よりよい生活を求めて中国を脱出することやそうした人々を「潤」(ルン)、中でも日本へやってくる人々を「潤日」(ルンリィー)と呼ぶ。押し寄せる“新移民”潤日は、日本人の子どもたちの受験事情にも影響を及ぼしつつある。科挙制度の昔から都市部に住む中国人は教育熱心であり、「中国の難関大学に入るより、東大のほうがずっと簡単」だからだ。中国人の流入により、東京近郊の中学受験事情がどのように変わりつつあるのか。本記事ではその最新事情を紹介する。(中国・ASEAN専門ジャーナリスト 舛友雄大)
SAPIXの生徒6000人のうち、300~400人は中国人
年々激しさを増す中学受験に、新たなプレイヤーが目立つようになった。中国にルーツを持つ子供たちだ。首都圏で中学受験をリードする存在である大手塾SAPIXでの躍進ぶりがそれを象徴する。
SAPIXは首都圏における中学受験の4大塾(SAPIX、日能研、四谷大塚、早稲田アカデミー)の中でも、難関校の合格者数で群を抜いている。単に問題を解くというよりは、思考力を高める独自のカリキュラムで定評があり、定期的に組分けテストを行うスパルタ教育で知られる。
2022年度までSAPIXに娘を通わせていた、東京城西のある住宅地に在住の中国人ママ、黄麗敏氏(仮名)に話を聞いた。一緒に外を歩いているときに、この近所には特にインテリで教育熱心な家庭が多いと自慢気味に教えてくれた。
「当時SAPIXには1学年あたり6000人を超える生徒がいて、そのうちの300〜400人は中国人でした。最上位のアルファクラスにいたことがある中国人生徒も、私が知る限り60人ほどいます」と、流暢な日本語でそう話す。
なぜ、そんなことがわかるのか。実は、子供をSAPIXに通わせる中国人保護者によるWeChatグループがあり、そこに掲載されたSAPIXのテスト結果を黄氏が独自に集計したのだ。
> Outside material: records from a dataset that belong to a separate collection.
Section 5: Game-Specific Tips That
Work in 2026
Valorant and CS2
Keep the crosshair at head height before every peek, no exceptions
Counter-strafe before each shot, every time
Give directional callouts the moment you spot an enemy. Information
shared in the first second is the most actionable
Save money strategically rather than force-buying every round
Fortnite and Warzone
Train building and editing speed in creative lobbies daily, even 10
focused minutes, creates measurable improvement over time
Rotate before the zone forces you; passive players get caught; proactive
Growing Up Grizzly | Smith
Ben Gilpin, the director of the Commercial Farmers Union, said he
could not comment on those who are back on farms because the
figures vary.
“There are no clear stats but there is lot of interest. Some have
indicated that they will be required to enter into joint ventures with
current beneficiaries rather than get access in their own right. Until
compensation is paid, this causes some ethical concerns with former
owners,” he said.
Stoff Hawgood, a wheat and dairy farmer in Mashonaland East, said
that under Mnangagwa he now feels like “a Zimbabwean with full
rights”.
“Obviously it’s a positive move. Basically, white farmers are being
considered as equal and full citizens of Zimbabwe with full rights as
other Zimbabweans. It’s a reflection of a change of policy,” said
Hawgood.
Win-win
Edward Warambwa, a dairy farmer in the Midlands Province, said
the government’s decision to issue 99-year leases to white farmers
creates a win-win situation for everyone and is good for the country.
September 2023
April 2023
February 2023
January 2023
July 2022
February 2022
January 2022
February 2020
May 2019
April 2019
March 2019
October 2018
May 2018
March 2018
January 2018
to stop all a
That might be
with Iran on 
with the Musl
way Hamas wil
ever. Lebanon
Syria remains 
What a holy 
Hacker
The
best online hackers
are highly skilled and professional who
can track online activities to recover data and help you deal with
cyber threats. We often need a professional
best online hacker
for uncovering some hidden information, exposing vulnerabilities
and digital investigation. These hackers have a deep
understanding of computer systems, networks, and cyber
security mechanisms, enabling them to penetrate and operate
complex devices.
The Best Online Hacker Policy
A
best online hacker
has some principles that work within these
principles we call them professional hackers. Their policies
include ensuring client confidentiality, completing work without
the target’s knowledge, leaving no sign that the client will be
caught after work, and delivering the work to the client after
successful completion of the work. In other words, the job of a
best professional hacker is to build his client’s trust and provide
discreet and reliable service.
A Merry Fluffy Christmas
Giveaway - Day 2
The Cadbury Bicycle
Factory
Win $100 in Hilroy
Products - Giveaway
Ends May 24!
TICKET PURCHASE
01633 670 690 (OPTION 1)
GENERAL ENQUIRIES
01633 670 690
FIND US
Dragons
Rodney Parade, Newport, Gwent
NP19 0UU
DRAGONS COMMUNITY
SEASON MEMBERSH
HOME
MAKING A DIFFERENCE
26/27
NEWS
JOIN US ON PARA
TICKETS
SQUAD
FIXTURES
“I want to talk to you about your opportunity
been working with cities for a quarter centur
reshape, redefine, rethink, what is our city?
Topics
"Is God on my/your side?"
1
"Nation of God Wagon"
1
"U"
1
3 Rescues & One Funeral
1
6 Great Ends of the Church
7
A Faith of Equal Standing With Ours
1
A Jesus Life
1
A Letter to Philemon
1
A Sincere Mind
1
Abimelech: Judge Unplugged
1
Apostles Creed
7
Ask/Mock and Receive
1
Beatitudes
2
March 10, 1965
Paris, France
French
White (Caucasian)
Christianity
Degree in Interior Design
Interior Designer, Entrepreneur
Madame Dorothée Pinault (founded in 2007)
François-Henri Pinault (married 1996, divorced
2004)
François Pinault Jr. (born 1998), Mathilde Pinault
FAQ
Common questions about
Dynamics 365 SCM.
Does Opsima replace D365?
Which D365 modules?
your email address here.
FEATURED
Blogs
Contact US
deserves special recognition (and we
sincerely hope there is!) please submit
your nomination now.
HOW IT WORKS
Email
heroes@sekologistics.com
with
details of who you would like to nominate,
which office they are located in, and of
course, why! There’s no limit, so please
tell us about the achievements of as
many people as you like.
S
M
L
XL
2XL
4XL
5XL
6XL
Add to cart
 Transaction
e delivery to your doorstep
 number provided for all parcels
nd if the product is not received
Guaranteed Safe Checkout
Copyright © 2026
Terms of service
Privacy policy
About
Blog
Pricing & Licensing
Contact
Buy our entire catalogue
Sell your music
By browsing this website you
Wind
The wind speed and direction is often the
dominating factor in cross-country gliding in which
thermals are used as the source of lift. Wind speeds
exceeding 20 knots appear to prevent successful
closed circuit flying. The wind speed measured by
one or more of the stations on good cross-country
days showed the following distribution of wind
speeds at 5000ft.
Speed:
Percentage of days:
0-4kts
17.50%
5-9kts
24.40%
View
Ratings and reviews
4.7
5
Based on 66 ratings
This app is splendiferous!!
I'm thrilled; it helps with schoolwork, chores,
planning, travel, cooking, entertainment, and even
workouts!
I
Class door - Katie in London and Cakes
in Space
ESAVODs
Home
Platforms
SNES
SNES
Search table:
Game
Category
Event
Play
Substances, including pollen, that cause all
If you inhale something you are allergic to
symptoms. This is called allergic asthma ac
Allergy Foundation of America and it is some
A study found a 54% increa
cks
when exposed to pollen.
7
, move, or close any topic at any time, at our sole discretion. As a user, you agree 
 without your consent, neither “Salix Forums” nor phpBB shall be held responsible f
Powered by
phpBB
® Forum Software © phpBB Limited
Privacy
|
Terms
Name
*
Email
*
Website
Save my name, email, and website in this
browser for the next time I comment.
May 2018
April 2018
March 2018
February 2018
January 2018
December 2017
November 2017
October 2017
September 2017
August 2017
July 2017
実際に、小紅書には、SAPIXの成績優秀者表彰状と成績表が数多く投稿されていて、総合100位以内の生徒もちらほらいる。中には総合成績で「6729人中2位」の生徒もいる。さらに別の中国人保護者は、「4年生で取った複数の『学年1位』の記念に」と投稿している。保護者の母語が日本語ではないことを考えれば、驚くべき成績だ。